{De l’utilité des turbulences}

Je ne vous apprends rien. Il y a dans la vie, des moments de grande turbulence. J’en ai vécu. Vous aussi. J’en vivrai à nouveau. Vous aussi, certainement. Et c’est tant mieux, même si ce n’est pas toujours très simple de faire le gros dos, et de se dire en attendant que ça passe, que « tout a une fin et qu’il en sortira forcément quelque chose ». Et pourtant. C’est si vrai.

Le problème avec les turbulences, c’est qu’au bout du tunnel, on se retrouve face à une autre version de nous. Un peu plus ceci, un peu moins cela. Plus tout à fait nous et pas encore celle qu’on voudrait être en secret.

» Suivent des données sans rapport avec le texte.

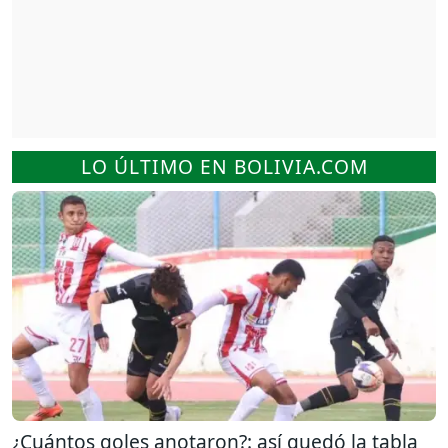
LO ÚLTIMO EN BOLIVIA.COM
¿Cuántos goles anotaron?: así quedó la tabla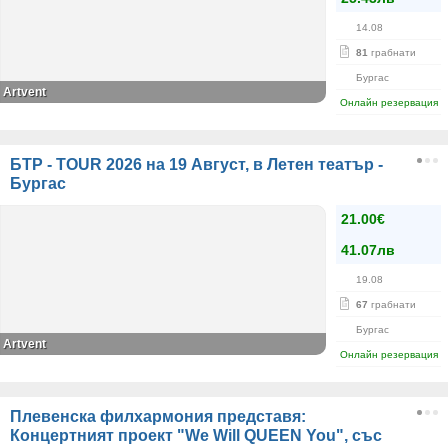
14.08
81
грабнати
Бургас
Artvent
Онлайн резервация
БТР - TOUR 2026 на 19 Август, в Летен театър -
Бургас
21.00€
41.07лв
19.08
67
грабнати
Бургас
Artvent
Онлайн резервация
Плевенска филхармония представя:
Концертният проект "We Will QUEEN You", със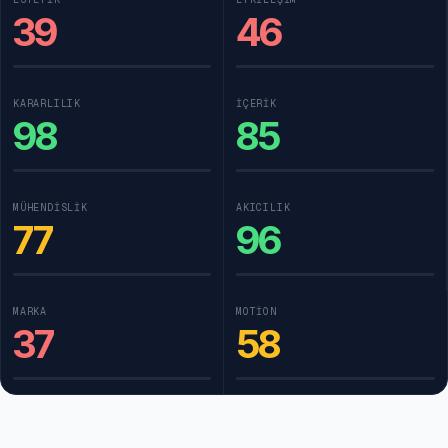
39
46
KARARLILIK
İÇERIK
98
85
MÜHENDISLIK
AKICILIK
77
96
MARKA
MOTION
37
58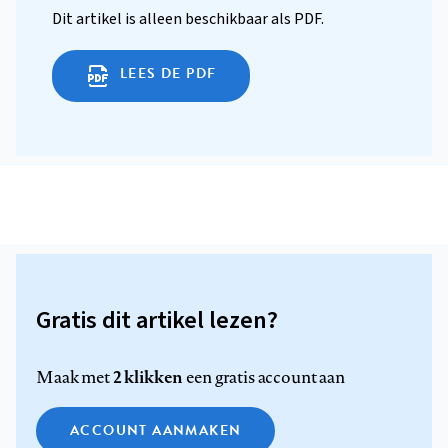
Dit artikel is alleen beschikbaar als PDF.
LEES DE PDF
Gratis dit artikel lezen?
2 klikken
Maak met
een gratis account aan
ACCOUNT AANMAKEN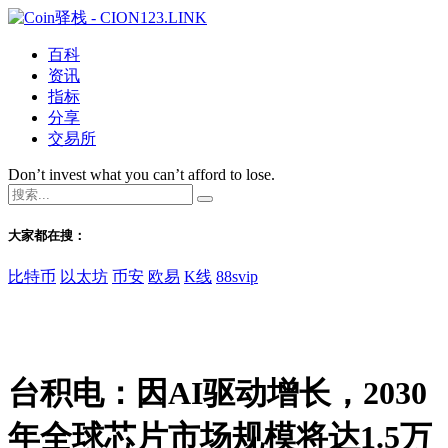
百科
资讯
指标
分享
交易所
Don’t invest what you can’t afford to lose.
大家都在搜：
比特币
以太坊
币安
欧易
K线
88svip
台积电：因AI驱动增长，2030
年全球芯片市场规模将达1.5万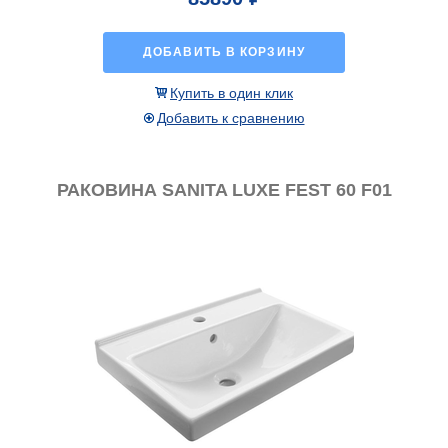
ДОБАВИТЬ В КОРЗИНУ
Купить в один клик
Добавить к сравнению
РАКОВИНА SANITA LUXE FEST 60 F01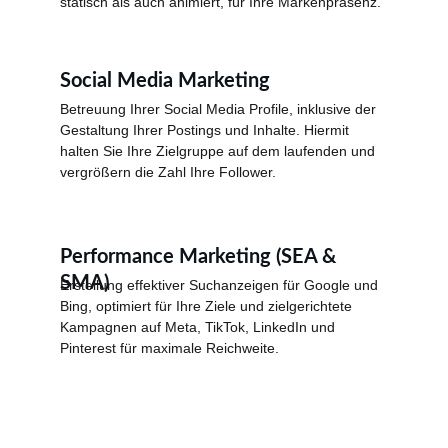
statisch als auch animiert, für Ihre Markenpräsenz.
Social Media Marketing
Betreuung Ihrer Social Media Profile, inklusive der 
Gestaltung Ihrer Postings und Inhalte. Hiermit 
halten Sie Ihre Zielgruppe auf dem laufenden und 
vergrößern die Zahl Ihre Follower.
Performance Marketing (SEA & 
SMA)
Erstellung effektiver Suchanzeigen für Google und 
Bing, optimiert für Ihre Ziele und zielgerichtete 
Kampagnen auf Meta, TikTok, LinkedIn und 
Pinterest für maximale Reichweite.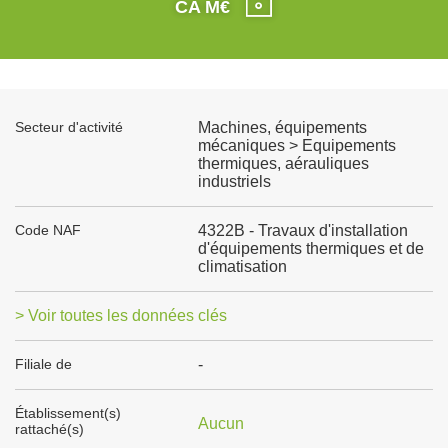
CA M€
Secteur d'activité
Machines, équipements
mécaniques > Equipements
thermiques, aérauliques
industriels
Code NAF
4322B - Travaux d'installation
d'équipements thermiques et de
climatisation
> Voir toutes les données clés
Filiale de
-
Établissement(s)
Aucun
rattaché(s)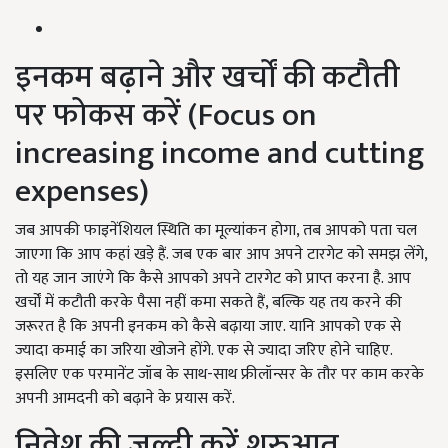
इनकम बढ़ाने और खर्चों की कटौती
पर फोकस करें (Focus on
increasing income and cutting
expenses)
जब आपकी फाइनेंशियल स्थिति का मूल्यांकन होगा, तब आपको पता चल
जाएगा कि आप कहां खड़े हैं. जब एक बार आप अपने टारगेट को समझ लेंगे,
तो यह जान जाएंगे कि कैसे आपको अपने टारगेट को प्राप्त करना है. आप
खर्चों में कटौती करके पैसा नहीं कमा सकते हैं, बल्कि यह तय करने की
जरूरत है कि अपनी इनकम को कैसे बढ़ाया जाए. यानि आपको एक से
ज्यादा कमाई का जरिया खोजने होंगे. एक से ज्यादा जरिए होने चाहिए.
इसलिए एक परमानेंट जॉब के साथ-साथ फ्रीलॉन्सर के तौर पर काम करके
अपनी आमदनी को बढ़ाने के प्रयास करें.
निवेश की जल्दी करें शुरुआत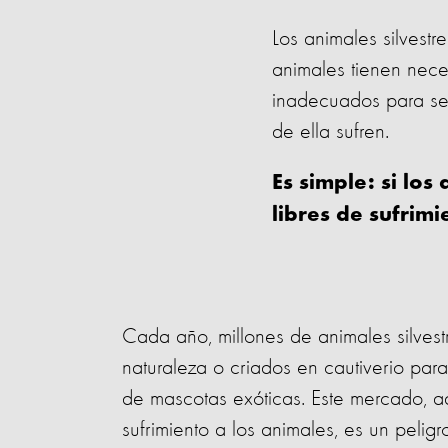
Los animales silvestr
animales tienen nece
inadecuados para ser
de ella sufren.
Es simple: si los
libres de sufrimi
Cada año, millones de animales silvestr
naturaleza o criados en cautiverio pa
de mascotas exóticas. Este mercado, 
sufrimiento a los animales, es un pelig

On se dit que souvent, devenir quelqu’un d’autre, c’est partir loin, alors que souvent, devenir quelqu’un d’autre, c’est faire de minuscules aménagements avec soi-même. Avec la vie.

Pour devenir quelqu’un d’autre je suis d’abord partie loin, il était déjà tard dans ma vie, mais avant j’avais trop de choses à faire et le « moi un peu navrant »avec lequel je cohabitais, me paraissait suffisant. Je multipliais les maladies auto-immunes pour lesquelles j’étais toujours « bien trop jeune encore »et à chaque mutation elles disparaissaient sans jamais revenir. Je ne savais pas lire les signaux.

C’est là-bas, au Cambodge, que les premiers signaux me sont apparus. Je crois qu’ils ont implosé, se sont défragmentés pour me guider jusqu’à aujourd’hui. Il parait que l’Asie fait souvent cet effet. Inutile de vous dire que bien sûr je n’y croyais pas vraiment. Je me suis tout de suite rendue compte qu’il se passait quelque chose, je faisais de minuscules arrangements avec ma vie. C’était à ce niveau là. Et même ici. J’ai suivi le fil, l’ai enroulé sur lui même et j’ai continué. Durant tout ce temps j’ai appris quelques leçons (le plus souvent par la force des choses) :

  1. On n’échappe jamais à soi-même. On a beau essayer de partir de soi, on y revient toujours et les microscopiques aménagements qu’on opère ne changent pas la donne radicalement. Enfin, pas tout de suite.
  2. Ce qui nous agace en nous reste toujours là, pas trop loin, prêt à rejaillir, et je suis persuadée que c’est aussi une force. On combat mieux ce qu’on connait.
  3. J’ai gardé de ces périodes de flou, de flottement, de transition ou de changement, de jolis souvenirs et même une créativité certaine. Je ne sais pas si c’est une déformation de mon esprit actuel mais maintenant, quand je passe par ces périodes, j’arrive à m’extraire quelques secondes (avant d’y replonger) et à faire des paris sur ce qui va en sortir.
  4. Ce qu’il en sort, n’a parfois  aucun intérêt.
  5. C’ est parfois simplement formidable (toutes proportions gardées)
  6. Il faut un peu de temps avant qu’on puisse en cueillir les fruits, mais la plupart du temps, ça vaut vraiment le coup.
  7. Même si ça fait mal.

Et vous qu’avez-vous fait pour devenir vous ?

Post en dédicace à, elle se reconnaitra.